I exited the men's public restroom at work, and walked the fifty yards or so back to my office. Engrossed in my work, I opened some mail and created files for several minutes until I realized my iPhone was not in sight.
I'd left it in the stall!
An iPhone is a remarkable piece of technology when one has to use a public bathroom for an extended period of time. I use mine to check email, read FML and text friends who have made the decision to reduce their blogging efforts.
All from within the comfort of the small cubicle and locked door.
Knowing for certain I'd left the iPhone on top of the toilet paper dispenser, I high-tailed it (pun intended) from my office back to the restroom to get it before anyone else could go into the stall.
I was too late. I opened the restroom door to see my former stall door was closed.
Locked. With a set of big brown shoes under the door.
Desperate, I knocked. "Hello," I said. " I think I left my cell phone in the stall. Would you look, and slide it under the door?"
No answer. I knocked again.
"Hey . . . I left my iPhone in this stall. Do me a favor and slide it under the door, okay?"

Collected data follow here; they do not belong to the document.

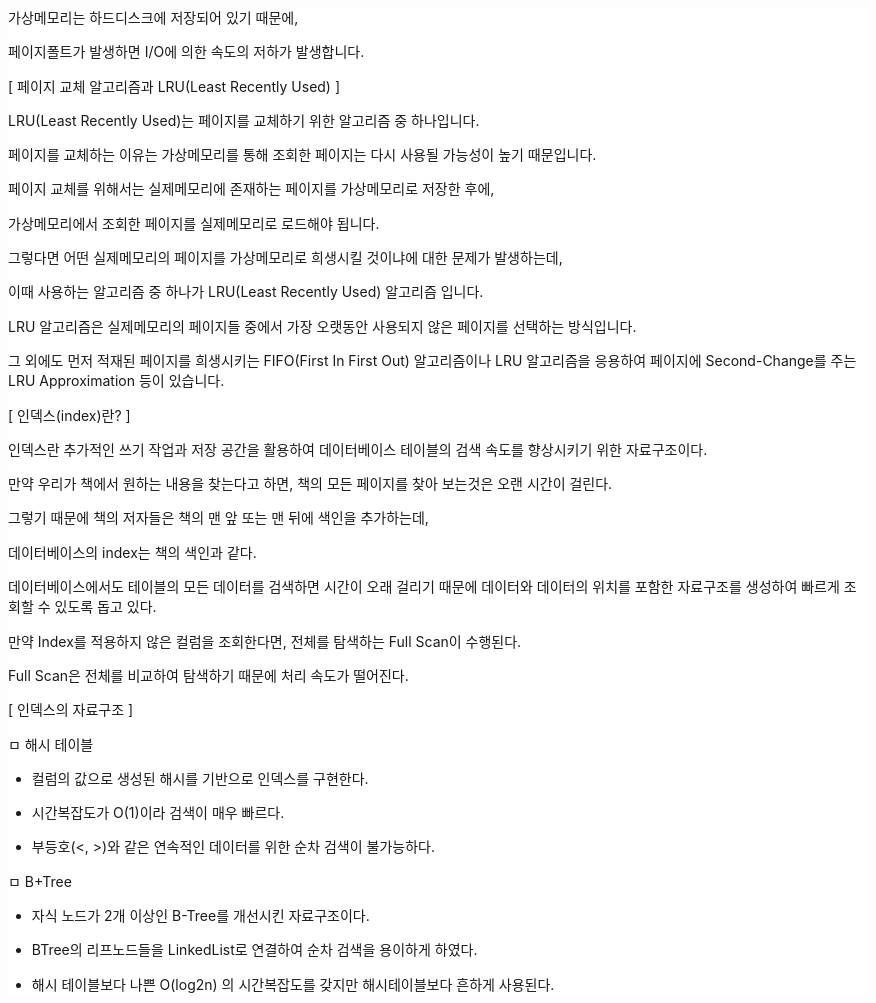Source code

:  가상메모리는 하드디스크에 저장되어 있기 때문에,
 
 페이지폴트가 발생하면 I/O에 의한 속도의 저하가 발생합니다.

 

 

[ 페이지 교체 알고리즘과 LRU(Least Recently Used) ]

LRU(Least Recently Used)는 페이지를 교체하기 위한 알고리즘 중 하나입니다.

페이지를 교체하는 이유는 가상메모리를 통해 조회한 페이지는 다시 사용될 가능성이 높기 때문입니다.

페이지 교체를 위해서는 실제메모리에 존재하는 페이지를 가상메모리로 저장한 후에, 

가상메모리에서 조회한 페이지를 실제메모리로 로드해야 됩니다.

그렇다면 어떤 실제메모리의 페이지를 가상메모리로 희생시킬 것이냐에 대한 문제가 발생하는데,

이때 사용하는 알고리즘 중 하나가 LRU(Least Recently Used) 알고리즘 입니다.

LRU 알고리즘은 실제메모리의 페이지들 중에서 가장 오랫동안 사용되지 않은 페이지를 선택하는 방식입니다. 

그 외에도 먼저 적재된 페이지를 희생시키는 FIFO(First In First Out) 알고리즘이나 LRU 알고리즘을 응용하여 페이지에 Second-Change를 주는 LRU Approximation 등이 있습니다.


[ 인덱스(index)란? ]

인덱스란 추가적인 쓰기 작업과 저장 공간을 활용하여 데이터베이스 테이블의 검색 속도를 향상시키기 위한 자료구조이다. 

만약 우리가 책에서 원하는 내용을 찾는다고 하면, 책의 모든 페이지를 찾아 보는것은 오랜 시간이 걸린다.

그렇기 때문에 책의 저자들은 책의 맨 앞 또는 맨 뒤에 색인을 추가하는데,

데이터베이스의 index는 책의 색인과 같다.

데이터베이스에서도 테이블의 모든 데이터를 검색하면 시간이 오래 걸리기 때문에 데이터와 데이터의 위치를 포함한 자료구조를 생성하여 빠르게 조회할 수 있도록 돕고 있다.

만약 Index를 적용하지 않은 컬럼을 조회한다면, 전체를 탐색하는 Full Scan이 수행된다. 

Full Scan은 전체를 비교하여 탐색하기 때문에 처리 속도가 떨어진다.

 

 

[ 인덱스의 자료구조 ]

ㅁ 해시 테이블

- 컬럼의 값으로 생성된 해시를 기반으로 인덱스를 구현한다.
  
- 시간복잡도가 O(1)이라 검색이 매우 빠르다.
  
- 부등호(<, >)와 같은 연속적인 데이터를 위한 순차 검색이 불가능하다.

ㅁ B+Tree

- 자식 노드가 2개 이상인 B-Tree를 개선시킨 자료구조이다. 
  
- BTree의 리프노드들을 LinkedList로 연결하여 순차 검색을 용이하게 하였다.
  
- 해시 테이블보다 나쁜 O(log2n) 의 시간복잡도를 갖지만 해시테이블보다 흔하게 사용된다.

Now certain the guy inside the stall intended to steal my iPhone, I grabbed the top of the wall and pulled myself up in order to see over. Sitting there-- doing his business-- was a man I'd never met. And he had a horrified look on his face.
"Hey, listen . . . I left my cell phone in this stall. Slide it to me, and I'll leave you alone." The man stared at me for a moment, opened his mouth awkwardly and said:
"No speak English."
"Cell telephono," I said in a desperate attempt. He looked confused, and shook his head.

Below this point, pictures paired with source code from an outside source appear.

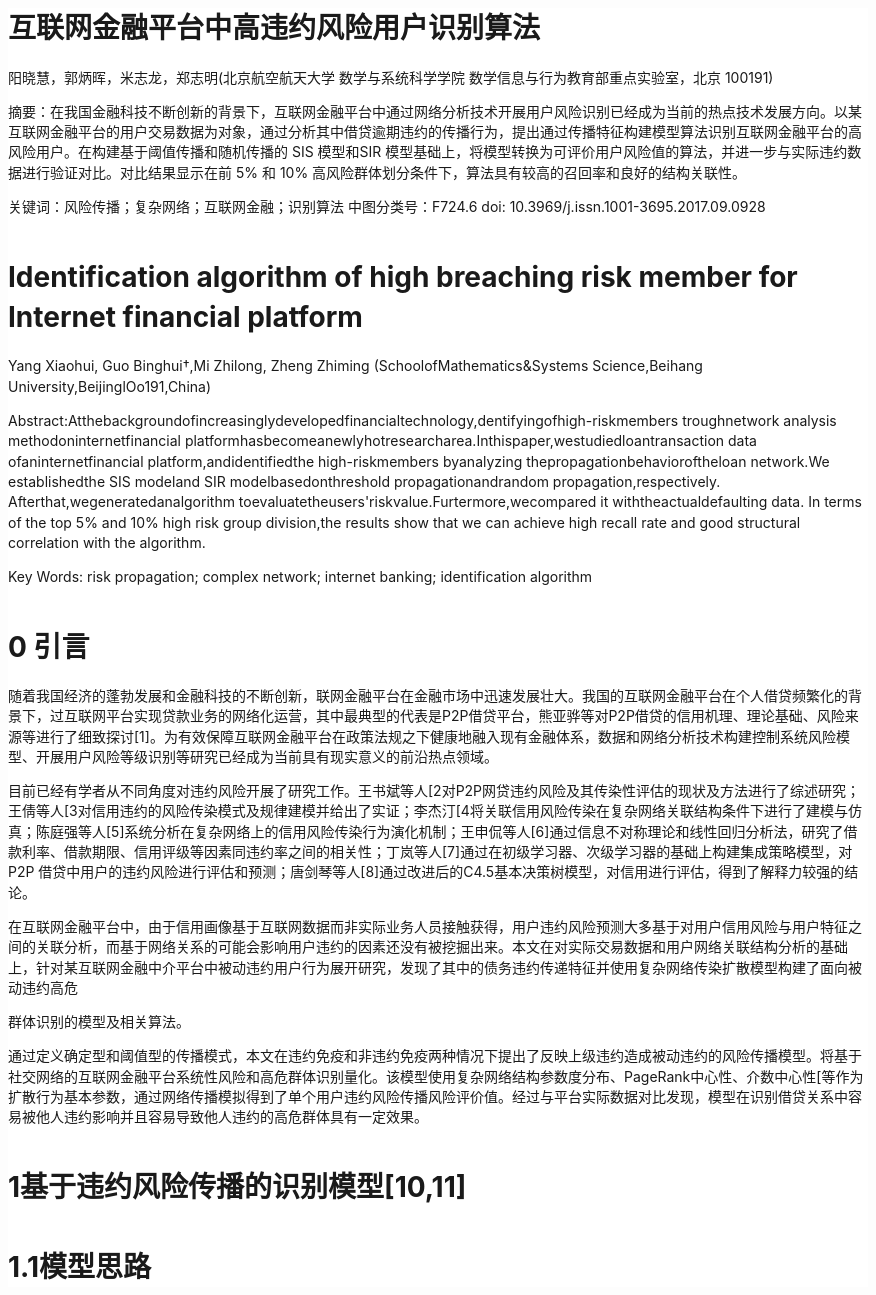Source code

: # 互联网金融平台中高违约风险用户识别算法

阳晓慧，郭炳晖，米志龙，郑志明(北京航空航天大学 数学与系统科学学院 数学信息与行为教育部重点实验室，北京 100191)

摘要：在我国金融科技不断创新的背景下，互联网金融平台中通过网络分析技术开展用户风险识别已经成为当前的热点技术发展方向。以某互联网金融平台的用户交易数据为对象，通过分析其中借贷逾期违约的传播行为，提出通过传播特征构建模型算法识别互联网金融平台的高风险用户。在构建基于阈值传播和随机传播的 SIS 模型和SIR 模型基础上，将模型转换为可评价用户风险值的算法，并进一步与实际违约数据进行验证对比。对比结果显示在前 $5 \%$ 和 $10 \%$ 高风险群体划分条件下，算法具有较高的召回率和良好的结构关联性。

关键词：风险传播；复杂网络；互联网金融；识别算法 中图分类号：F724.6 doi: 10.3969/j.issn.1001-3695.2017.09.0928

# Identification algorithm of high breaching risk member for Internet financial platform

Yang Xiaohui, Guo Binghui†,Mi Zhilong, Zheng Zhiming (SchoolofMathematics&Systems Science,Beihang University,BeijinglOo191,China)

Abstract:Atthebackgroundofincreasinglydevelopedfinancialtechnology,dentifyingofhigh-riskmembers troughnetwork analysis methodoninternetfinancial platformhasbecomeanewlyhotresearcharea.Inthispaper,westudiedloantransaction data ofaninternetfinancial platform,andidentifiedthe high-riskmembers byanalyzing thepropagationbehavioroftheloan network.We establishedthe SIS modeland SIR modelbasedonthreshold propagationandrandom propagation,respectively. Afterthat,wegeneratedanalgorithm toevaluatetheusers'riskvalue.Furtermore,wecompared it withtheactualdefaulting data. In terms of the top $5 \%$ and $10 \%$ high risk group division,the results show that we can achieve high recall rate and good structural correlation with the algorithm.

Key Words: risk propagation; complex network; internet banking; identification algorithm

# 0 引言

随着我国经济的蓬勃发展和金融科技的不断创新，联网金融平台在金融市场中迅速发展壮大。我国的互联网金融平台在个人借贷频繁化的背景下，过互联网平台实现贷款业务的网络化运营，其中最典型的代表是P2P借贷平台，熊亚骅等对P2P借贷的信用机理、理论基础、风险来源等进行了细致探讨[1]。为有效保障互联网金融平台在政策法规之下健康地融入现有金融体系，数据和网络分析技术构建控制系统风险模型、开展用户风险等级识别等研究已经成为当前具有现实意义的前沿热点领域。

目前已经有学者从不同角度对违约风险开展了研究工作。王书斌等人[2对P2P网贷违约风险及其传染性评估的现状及方法进行了综述研究；王倩等人[3对信用违约的风险传染模式及规律建模并给出了实证；李杰汀[4将关联信用风险传染在复杂网络关联结构条件下进行了建模与仿真；陈庭强等人[5]系统分析在复杂网络上的信用风险传染行为演化机制；王申侃等人[6]通过信息不对称理论和线性回归分析法，研究了借款利率、借款期限、信用评级等因素同违约率之间的相关性；丁岚等人[7]通过在初级学习器、次级学习器的基础上构建集成策略模型，对 P2P 借贷中用户的违约风险进行评估和预测；唐剑琴等人[8]通过改进后的C4.5基本决策树模型，对信用进行评估，得到了解释力较强的结论。

在互联网金融平台中，由于信用画像基于互联网数据而非实际业务人员接触获得，用户违约风险预测大多基于对用户信用风险与用户特征之间的关联分析，而基于网络关系的可能会影响用户违约的因素还没有被挖掘出来。本文在对实际交易数据和用户网络关联结构分析的基础上，针对某互联网金融中介平台中被动违约用户行为展开研究，发现了其中的债务违约传递特征并使用复杂网络传染扩散模型构建了面向被动违约高危

群体识别的模型及相关算法。

通过定义确定型和阈值型的传播模式，本文在违约免疫和非违约免疫两种情况下提出了反映上级违约造成被动违约的风险传播模型。将基于社交网络的互联网金融平台系统性风险和高危群体识别量化。该模型使用复杂网络结构参数度分布、PageRank中心性、介数中心性[等作为扩散行为基本参数，通过网络传播模拟得到了单个用户违约风险传播风险评价值。经过与平台实际数据对比发现，模型在识别借贷关系中容易被他人违约影响并且容易导致他人违约的高危群体具有一定效果。

# 1基于违约风险传播的识别模型[10,11]

# 1.1模型思路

I raced back to my office, determined to catch the guy before he zipped up and zipped out of the stall with my iPhone. I borrowed a phone from a friend, planning to go back to the restroom, call my number and catch the man red handed with my iPhone.
My friend wanted to ensure she had my number saved in her phone, so she pulled it up and hit "call." In a second or two, I heard my familiar ring. . .
. . . under the pile of mail on my desk.
I closed my door and worked incognito for the rest of the day.